6.7.1. Advantages of the projection to latent structures (PLS) method¶

So for predictive uses, a PLS model is very similar to principal component regression (PCR) models. And PCR models were a big improvement over using multiple linear regression (MLR). In brief, PCR was shown to have these advantages:

It handles the correlation among variables in \(\mathbf{X}\) by building a PCA model first, then using those orthogonal scores, \(\mathbf{T}\), instead of \(\mathbf{X}\) in an ordinary multiple linear regression. This prevents us from having to resort to variable selection.
It extracts these scores \(\mathbf{T}\) even if there are missing values in \(\mathbf{X}\).
We reduce, but don’t remove, the severity of the assumption in MLR that the predictor’s, \(\mathbf{T}\) in this case, are noise-free. This is because the PCA scores are less noisy than the raw data \(\mathbf{X}\).
With MLR we require that \(N > K\) (number of observations is greater than the number of variables), but with PCR this is reduced to \(N > A\), and since \(A \ll K\) this requirement is often true, especially for spectral data sets.
We get the great benefit of a consistency check on the raw data, using SPE and \(T^2\) from PCA, before moving to the second prediction step.

An important point is that PCR is a two-step process:

../../figures/pls/PCR-data-structure-compared-to-MLR.svg

In other words, we replace the \(N \times K\) matrix of raw data with a smaller \(N \times A\) matrix of data that summarizes the original \(\mathbf{X}\) matrix. Then we relate these scores to the \(\mathrm{y}\) variable.

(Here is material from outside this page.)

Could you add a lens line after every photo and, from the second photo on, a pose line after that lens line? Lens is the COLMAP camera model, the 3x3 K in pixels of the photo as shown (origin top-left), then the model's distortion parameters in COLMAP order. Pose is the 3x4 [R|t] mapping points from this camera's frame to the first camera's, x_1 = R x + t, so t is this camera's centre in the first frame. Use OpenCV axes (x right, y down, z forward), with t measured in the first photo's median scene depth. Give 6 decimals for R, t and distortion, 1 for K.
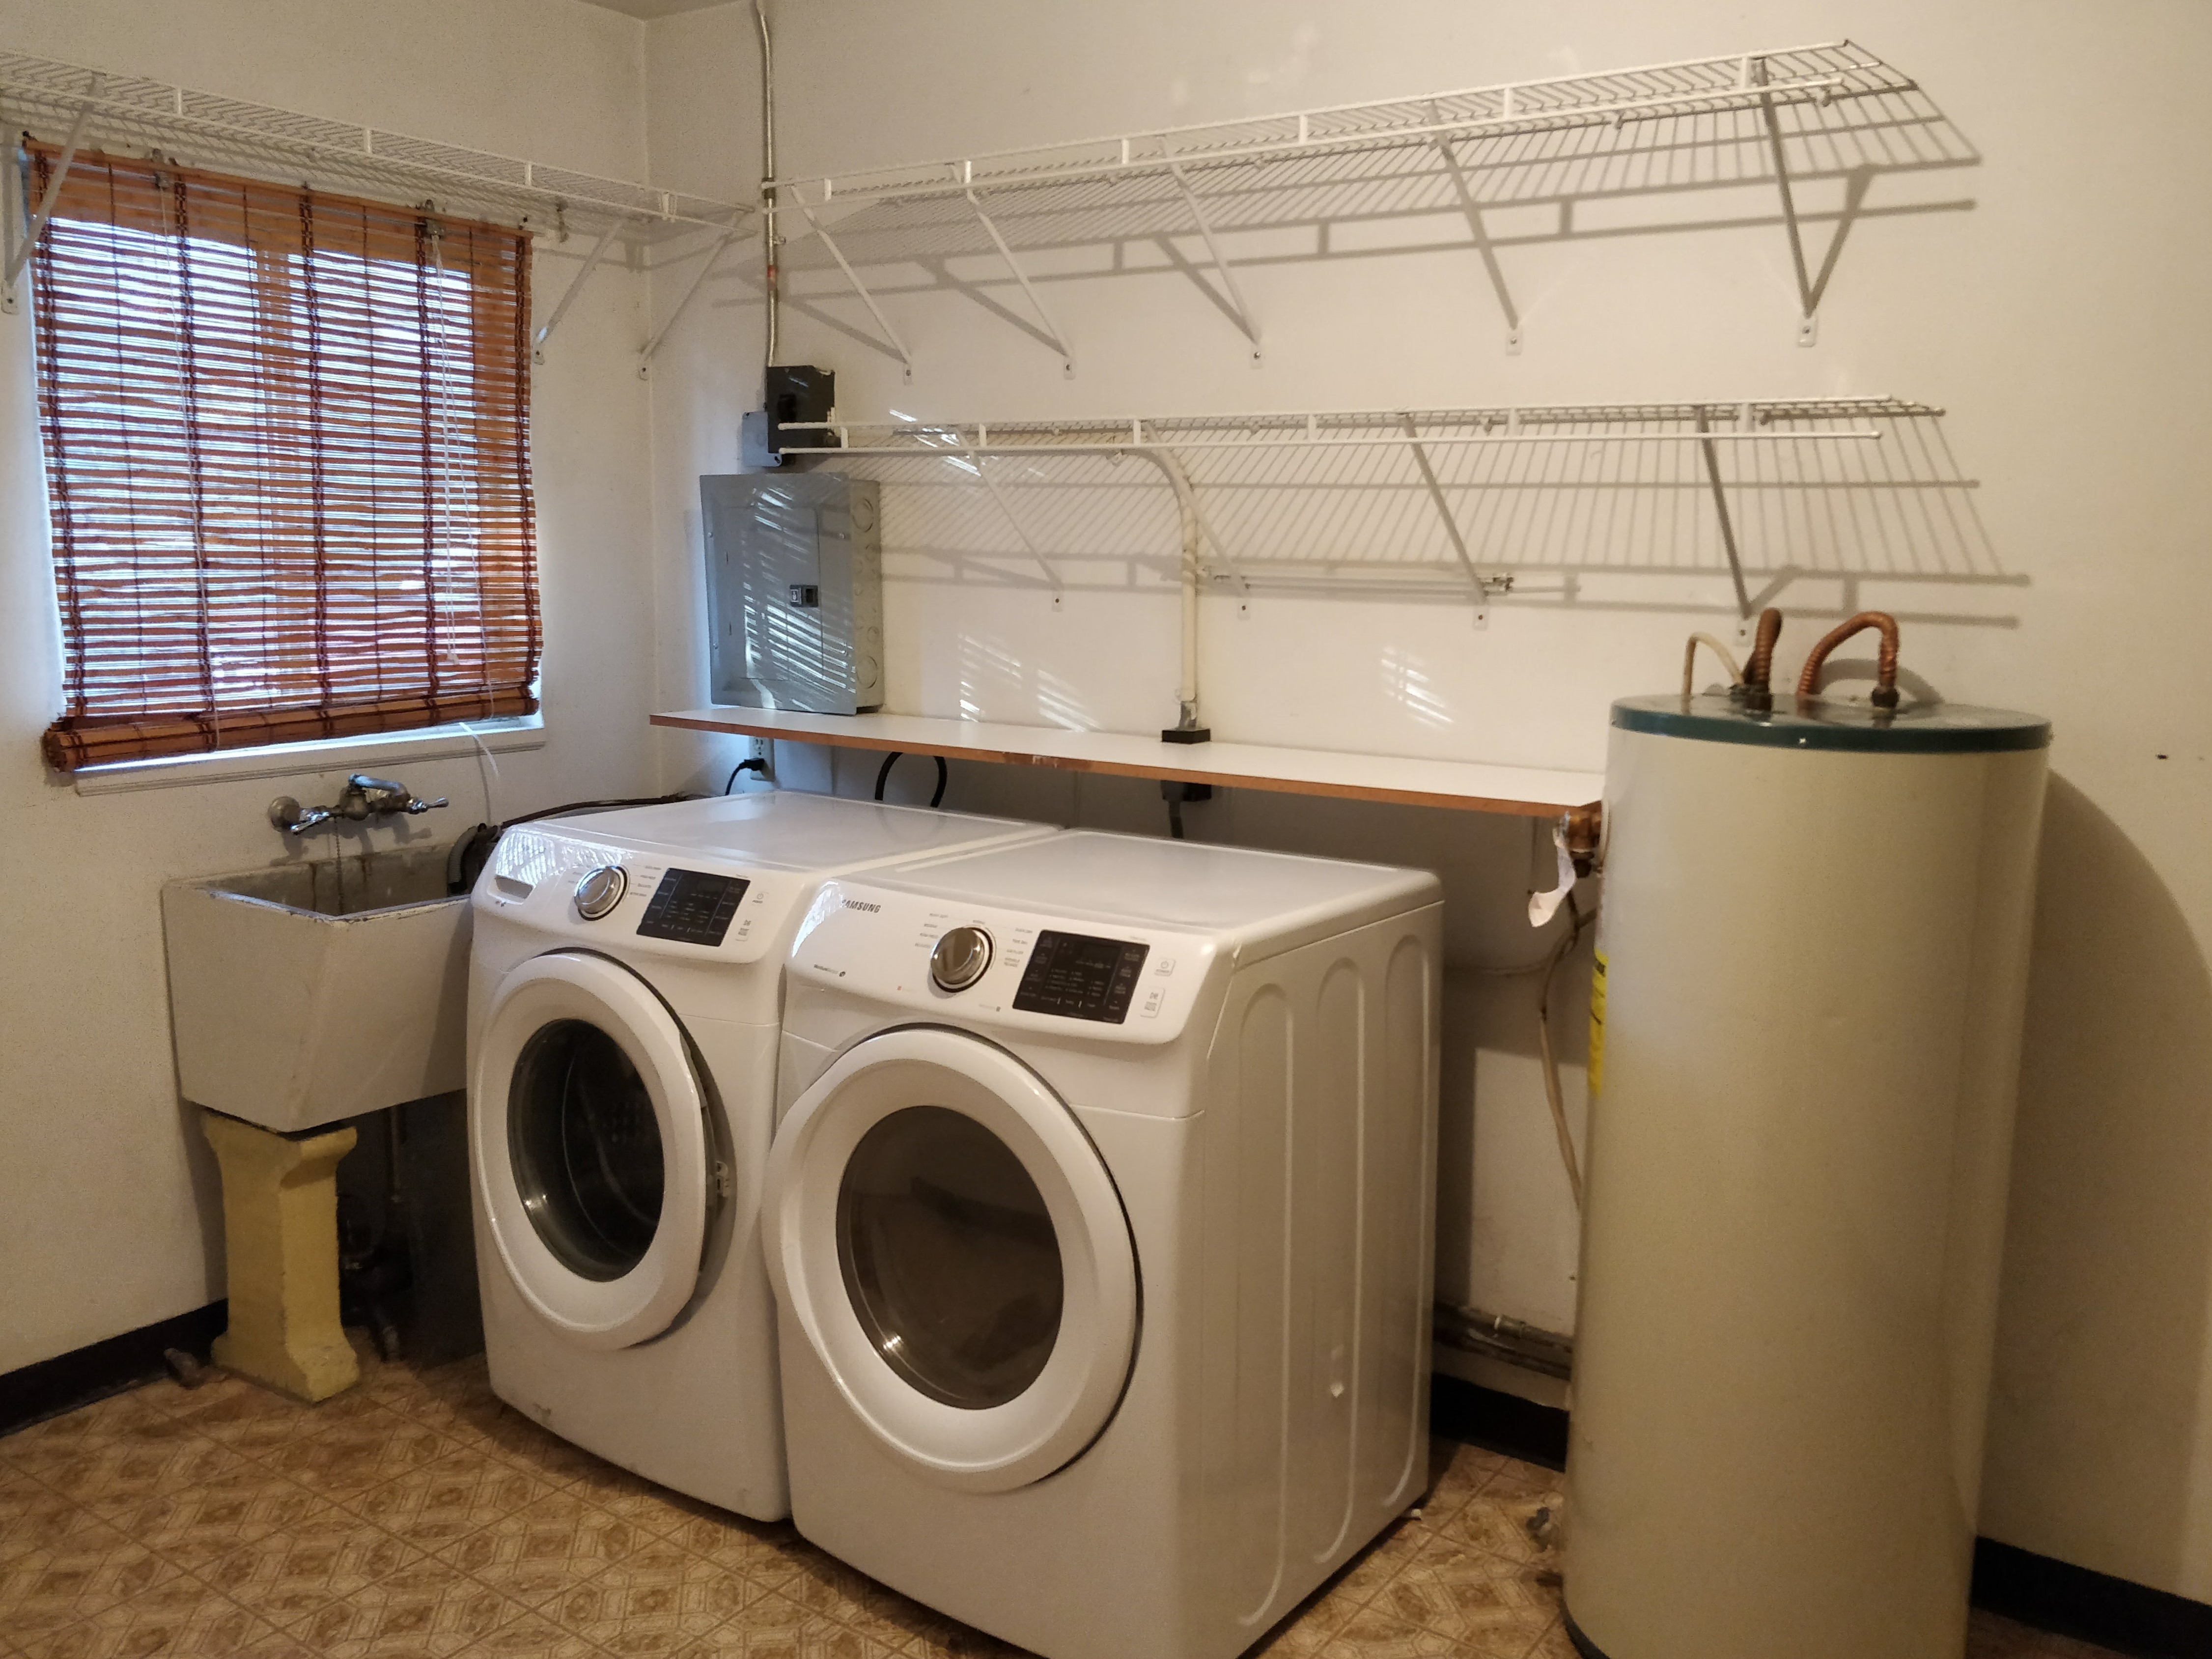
lens RADIAL K [[1821.4, 0, 1154.1], [0, 1821.4, 831.6], [0, 0, 1]] dist [0.005694, -0.020952]
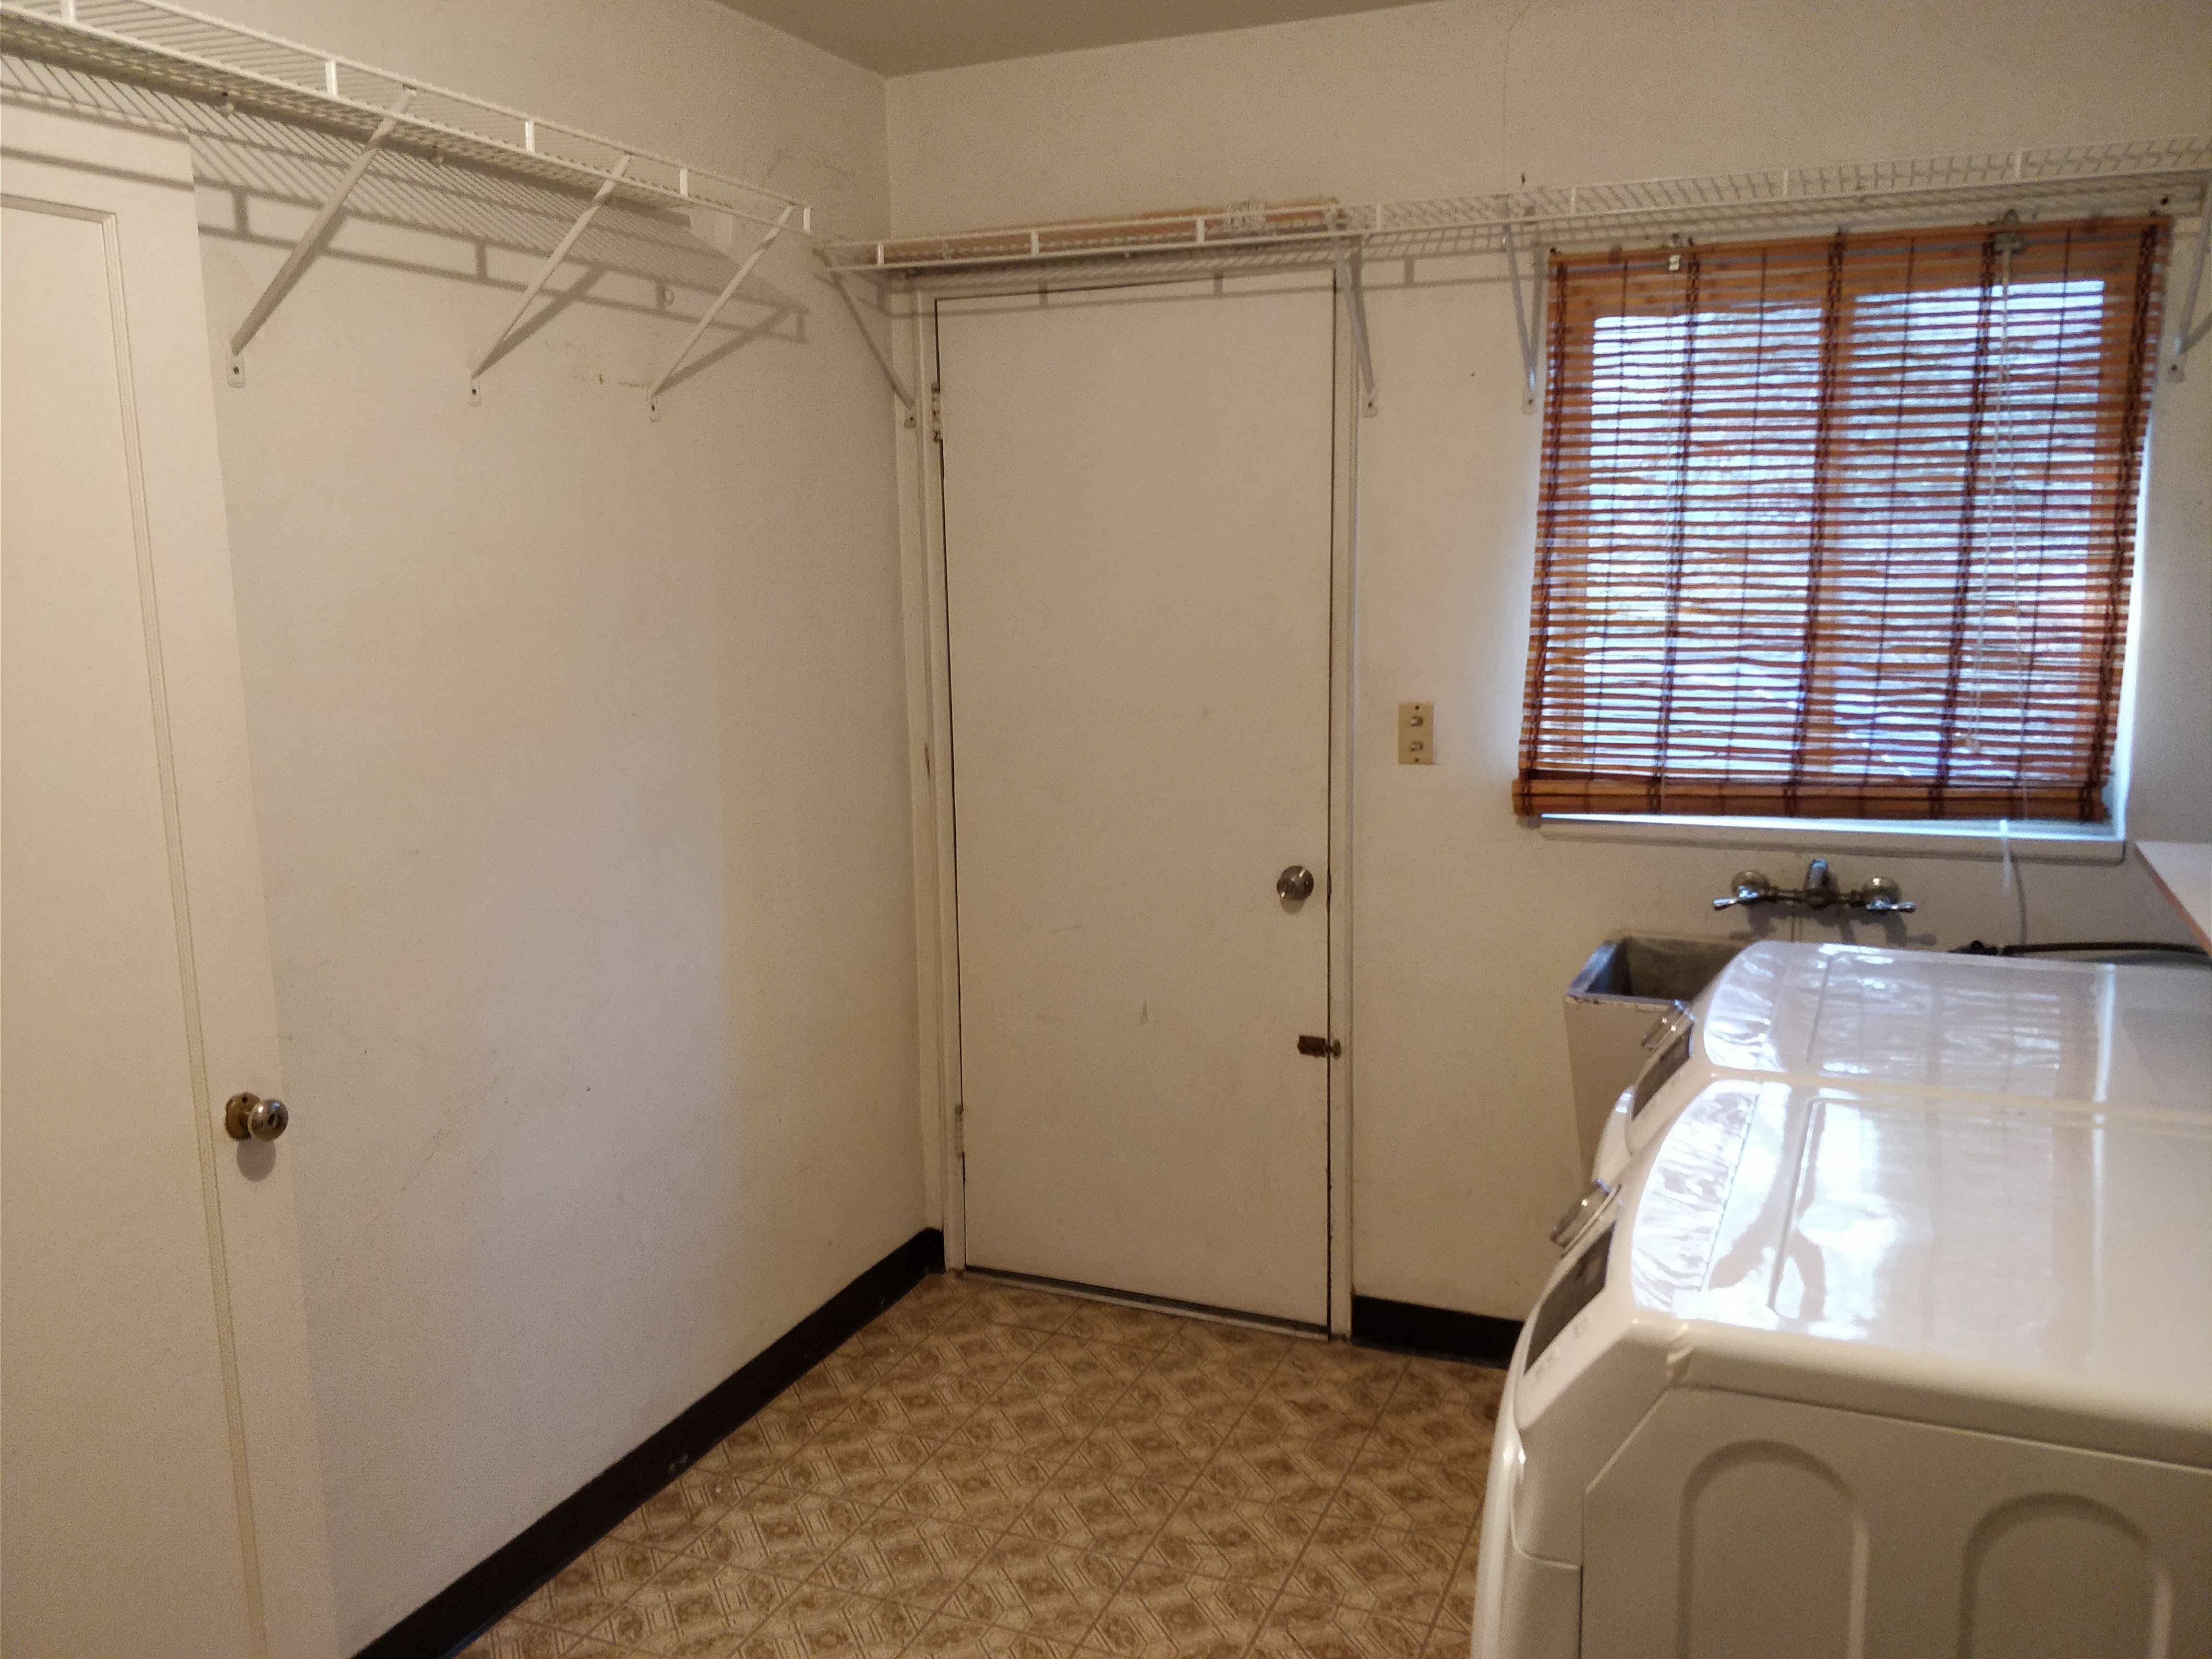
lens RADIAL K [[1821.3, 0, 1154.1], [0, 1821.3, 831.6], [0, 0, 1]] dist [0.005694, -0.020952]
pose [[0.192412, 0.136187, -0.971818, 0.411521], [-0.136056, 0.984461, 0.111021, -0.106125], [0.971837, 0.110860, 0.207951, 0.491563]]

Mathematically it is a two-step process:

\[\begin{split}1.&\qquad \mathbf{T} = \mathbf{XP}\\ 2.&\qquad \widehat{\mathbf{y}} = \mathbf{Tb} \qquad \text{and can be solved as}\qquad \mathbf{b} = \left(\mathbf{T'T}\right)^{-1}\mathbf{T'y}\end{split}\]

The PLS model goes a bit further and introduces some additional advantages over PCR:

A single PLS model can be built for multiple, correlated \(\mathbf{Y}\) variables. This eliminates having to build \(M\) PCR models, one for each column in \(\mathbf{Y}\).
The PLS model directly assumes that there is error in \(\mathbf{X}\) and \(\mathbf{Y}\). We will return to this important point of an \(\mathbf{X}\)-space model later on.

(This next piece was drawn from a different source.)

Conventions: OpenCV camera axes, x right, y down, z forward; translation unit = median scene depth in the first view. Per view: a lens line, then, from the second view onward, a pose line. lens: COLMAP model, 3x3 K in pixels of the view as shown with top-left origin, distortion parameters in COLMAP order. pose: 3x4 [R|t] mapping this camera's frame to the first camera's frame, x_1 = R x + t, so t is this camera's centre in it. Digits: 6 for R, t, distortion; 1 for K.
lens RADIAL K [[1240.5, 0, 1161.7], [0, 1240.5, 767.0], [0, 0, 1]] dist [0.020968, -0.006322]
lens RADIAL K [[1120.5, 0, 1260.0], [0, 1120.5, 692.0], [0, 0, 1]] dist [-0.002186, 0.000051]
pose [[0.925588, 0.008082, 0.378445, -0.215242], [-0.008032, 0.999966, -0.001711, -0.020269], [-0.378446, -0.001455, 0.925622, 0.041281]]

PLS is more efficient than PCR in two ways: with PCR, one or more of the score columns in \(\mathbf{T}\) may only have a small correlation with \(\mathbf{Y}\), so these scores are needlessly calculated. Or as is more common, we have to extract many PCA components, going beyond the level of what would normally be calculated (essentially over fitting the PCA model), in order to capture sufficient predictive columns in \(\mathbf{T}\). This augments the size of the PCR model, and makes interpretation harder, which is already strained by the two-step modelling required for PCR.

Similar to PCA, the basis for PCR, we have that PLS also extracts sequential components, but it does so using the data in both \(\mathbf{X}\) and \(\mathbf{Y}\). So it can be seen to be very similar to PCR, but that it calculates the model in one go. From the last point just mentioned, it is not surprising that PLS often requires fewer components than PCR to achieve the same level of prediction. In fact when compared to several regression methods, MLR, ridge regression and PCR, a PLS model is often the most “compact” model.

We will get into the details shortly, but as a starting approximation, you can visualize PLS as a method that extracts a single set of scores, \(\mathbf{T}\), from both \(\mathbf{X}\) and \(\mathbf{Y}\) simultaneously.

../../figures/pls/PLS-data-structure.svg

From an engineering point of view this is quite a satisfying interpretation. After all, the variables we chose to be in \(\mathbf{X}\) and in \(\mathbf{Y}\) come from the same system. That system is driven (moved around) by the same underlying latent variables.